## Hardware info






See [RDNA2 hardware BVH](https://gitlab.freedesktop.org/bnieuwenhuizen/mesa//wikis/RDNA2hardwareBVH)






## Traversal performance challenges






A simple traversal algorithm via DFS is something like this



```



void traverse(Node root, Ray R)



{



std::stack<pair<Node, uint32_t>> stack;



stack.push({root, 0});






double t_best_num = inf;



float t_best_denom = 1;



float I_best_num;



float J_best_num;



uint32_t triangle_best;



uint32_t geometry_best;



while(!stack.empty()) {



par<Node, uint32_t cur = stack.top();



stack.pop();






if (isGeometry(cur.first)) {



if (cull(R, cur.first)) /* check cull mask */



continue;



cur.second = cur.first.geometry;



cur.first = cur.first.geometryRoot;



}






Result res = intersect(R, cur.first);



if (isTriangle(cur.first)) {



if (abs(t_best_num * res.t_denom) > abs(res.t_num * best_t_denom)) {



t_best_num = res.t_num;



t_best_denom = res.t_denom;



I_best = res.I_num;



J_best = res.J_num;



triangle_best = cur.first.triangle_id;



}



} else {



if (res.box3 != 0xffffffff)



stack.push_back({res.box3, cur.second});



if (res.box2 != 0xffffffff)



stack.push_back({res.box2, cur.second});



if (res.box1 != 0xffffffff)



stack.push_back({res.box1, cur.second});



if (res.box0 != 0xffffffff)



stack.push_back({res.box0, cur.second});



}



}






if (!std::isinf(t_best)) {



reportClosestHit(t_best_num/t_best_denom,



I_best/t_best_denom,



J_best/t_best_denom,



geometry_best,



triangle_best);



} else {



reportMiss();



}



}



```






(also missing the leaf box handling, intersection and anyhit shaders)

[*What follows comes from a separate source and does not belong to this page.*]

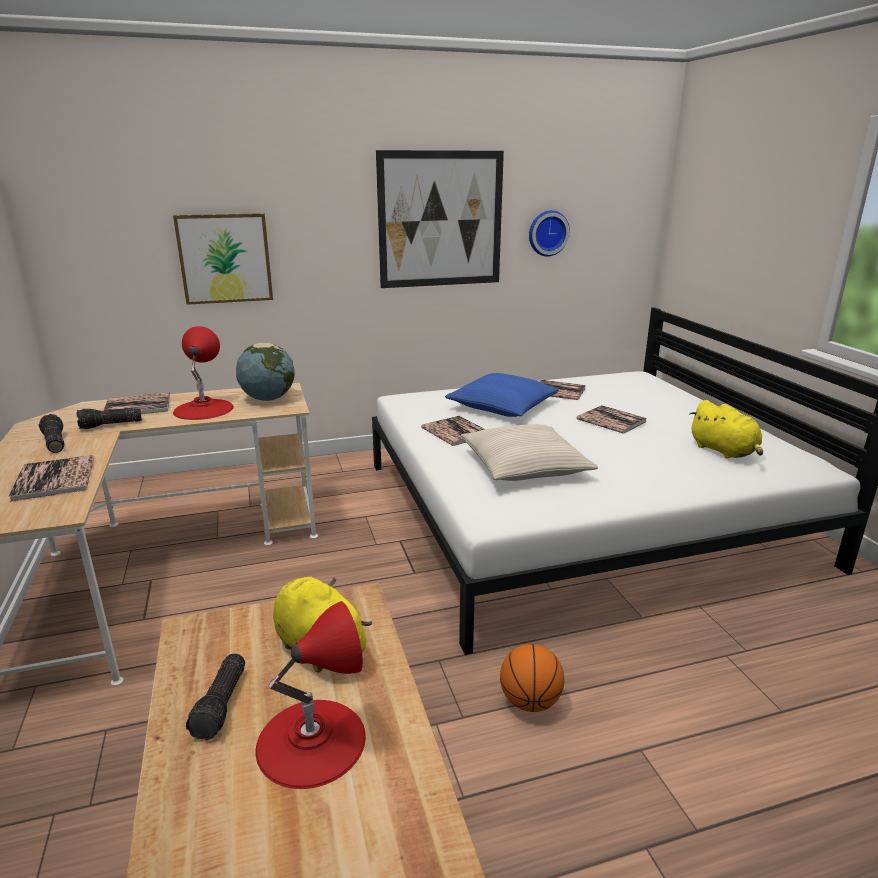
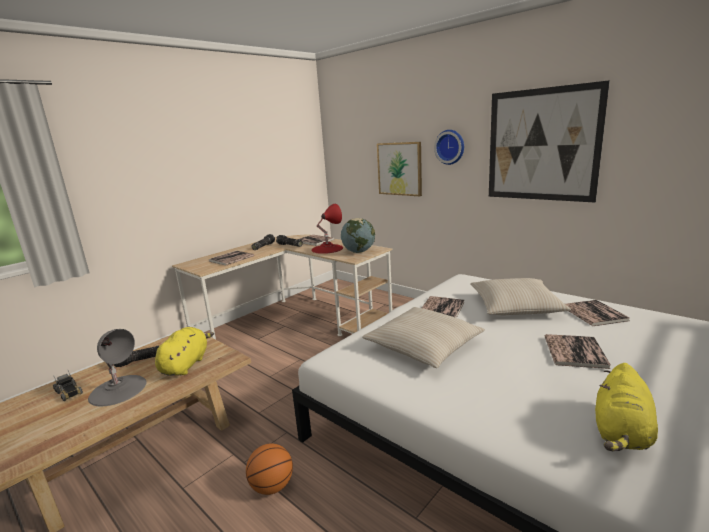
camera: 60 degrees right, 5 degrees down
(232, 823) = (69, 392): none -> toy truck
(311, 740) = (118, 389): red table lamp -> grey table lamp
(502, 406) = (515, 306): blue pillow -> beige pillow
(547, 233) = (660, 158): wall clock -> wall clock (450, 147)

Now this has a couple of performance challenges:






1. The stack depth is nonuniform so we're reading and writing nonuniformly indexed data. This is not supported for VGPRs, so we either have to have a select tree (or at similar cost move the entire stack up/down in VGPRs), a scalaring loop, use LDS or use VMEM. None of these solutions is particularly performant.






2. There is a bunch of divergence of control flow wrt.

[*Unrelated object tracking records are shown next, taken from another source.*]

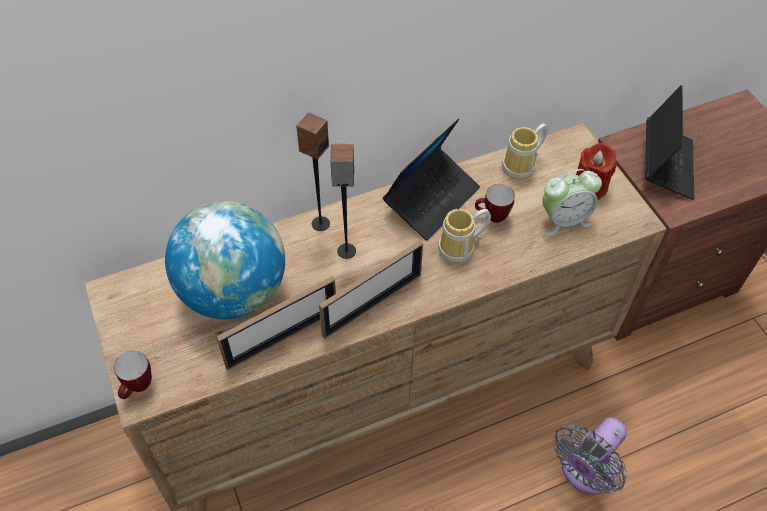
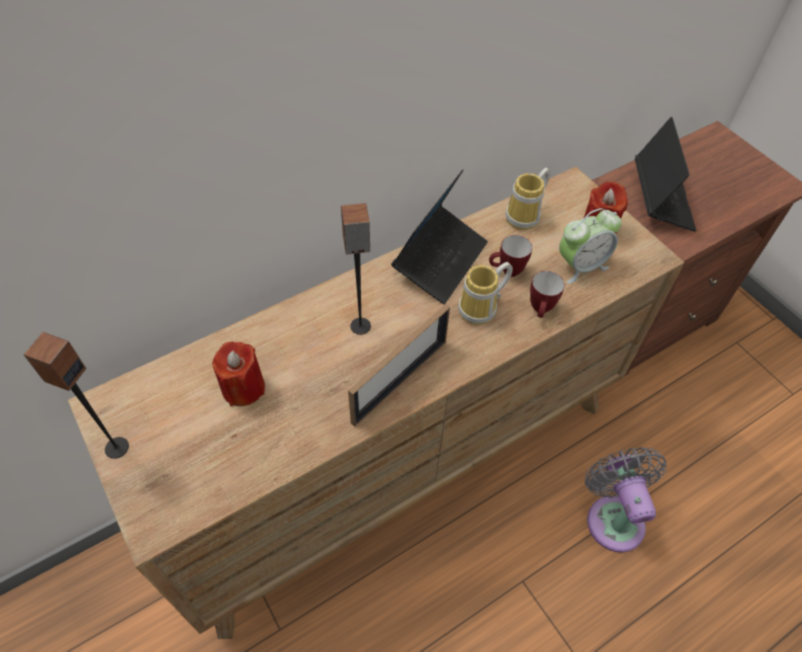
camera: 10 degrees left, 0 degrees up
(138, 388) = (148, 516): mug -> mug (540, 311)
(234, 292) = (243, 388): globe -> red candle
(282, 338) = (307, 432): picture frame -> none
(320, 223) = (326, 300): speaker -> speaker (116, 447)
(585, 471) = (613, 517): grey fan -> grey fan turned 135 degrees clockwise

a. How many iterations of the loop need to be done.



b. Whether the triangle/box/geometry path get taken.






3. In the triangle case on hit we require an extra load which with divergent nodes could mean we are limited by the 1 cacheline/cycle throughput and hence the load could be as expensive as the intersection. (Unless the HW can make the load piggyback off the intersection in the same cycle)






Note that in the inner loop we likely don't really have too much room to reshuffle as this could be ~50 ALU + ~50 VMEM cycles and a reshuffle is not trivial. (and for real benefits it needs to be crosswavefront ...)






Maybe splitting intersection & anyhit shaders into an outer loop and reshuffling there based on shader id would make sense though.